As the United States approaches the next decennial census, a legal firestorm has been ignited due to the Trump Administration’s desire to include a question on citizenship. In mid-January, the U.S. District Court for the Southern District of New York ruled the citizenship question could not be placed on the survey. See New York v. U.S. Dep’t of Commerce, No. 1:2018-cv-02921-JMF (S.D.N.Y. Sept. 7, 2018). The Administration has indicated it will appeal the district court’s ruling.
Per the Constitutional requirement, the federal government conducts a census every 10 years to determine the population of citizens in each state of the United States. The population count dictates the number of congressional seats per state and the distribution of federal funding to the states. The census also has been used to collect demographic data about the U.S. population, including information about a person’s race, sex, age, and whether the respondent owns or rents his or her home.
The Census Bureau of the U.S. Department of Commerce is the federal agency responsible for conducting the census. Although the citizenship question had been asked previously, the Census Bureau stopped asking it in 1950. This year, the Census Bureau sought to include it again. Opponents of the question maintain it will result in fewer responses in immigrant communities which will lead to a less accurate count. The Trump Administration strongly disagrees and maintains the question is necessary to develop an accurate portrayal of the U.S. citizenship.
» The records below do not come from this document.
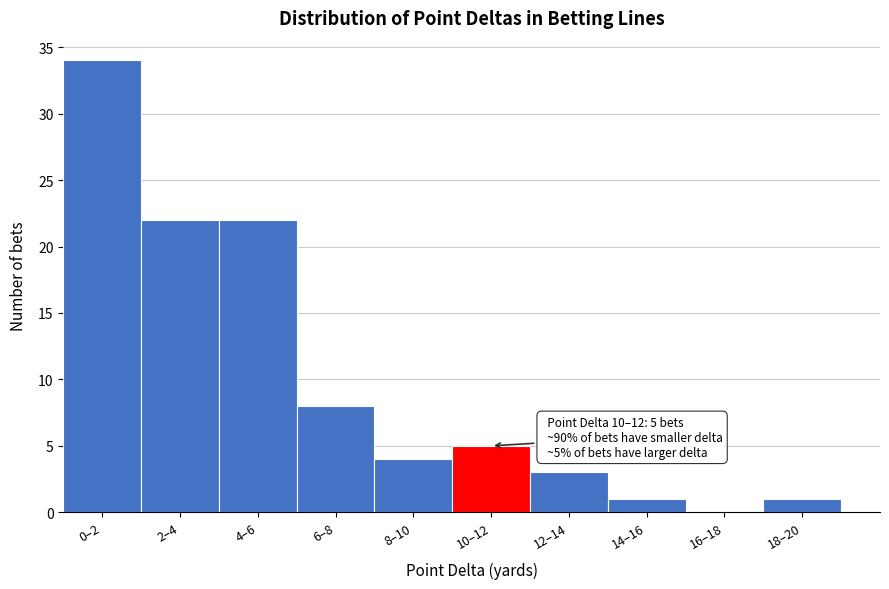

Reading left to right, extract all data points from this chart.

0–2=34	2–4=22	4–6=22	6–8=8	8–10=4	10–12=5	12–14=3	14–16=1	16–18=0	18–20=1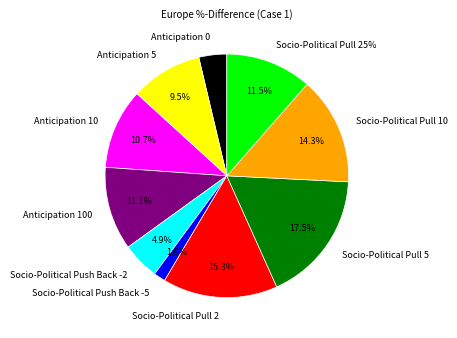

Between Anticipation 100 and Socio-Political Push Back -5, which is larger?

Anticipation 100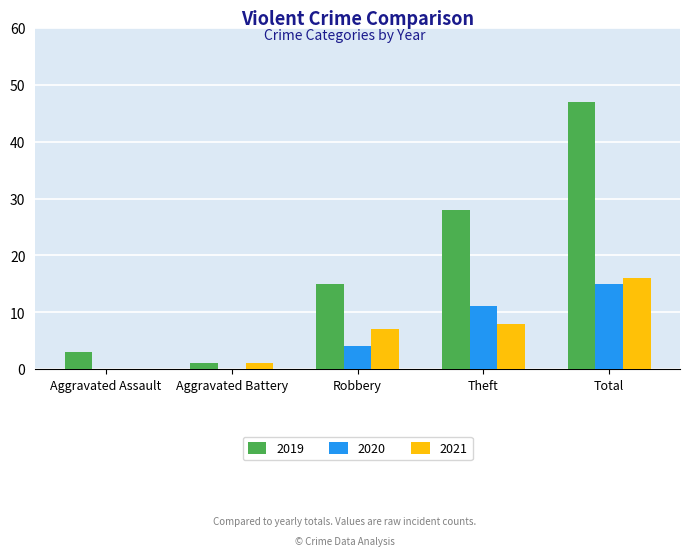

Read the 2020 value at Total, to the nearest 10.

20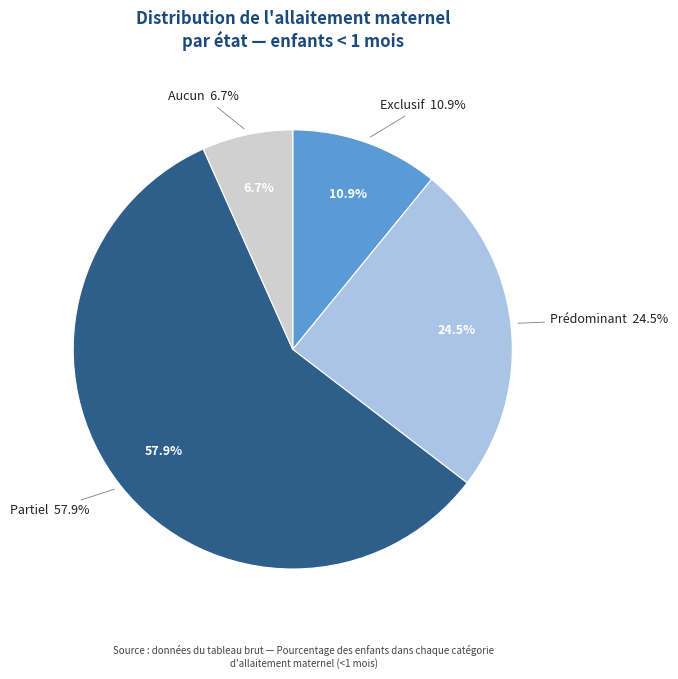

How many slices are in this pie chart?

4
Litigation has ensued over this issue in numerous jurisdictions. The opinion in the New York federal court is the first major ruling on this controversial question. Given that the Census is fast approaching, the appeal to the U.S. Supreme Court should be expedited. Traditionally, the Commerce Department has tested and sampled its survey questions and assimilation methods in the year leading up to the census. Thus, this legal issue needs to be resolved by the end of this year so that the Census Bureau can begin the process of counting the U.S. population.
Impact on 2020 Census
If the question remains on the survey, opponents have stated they will take drastic measures such as attempting to defund the census or taking other legislative actions to block the question. Presumably, the Administration will fight just as hard to have the question asked. Regardless of how the courts rule or which steps are next taken by the competing sides, this is yet another sign that the politics leading up to redistricting remain very hot and heavy.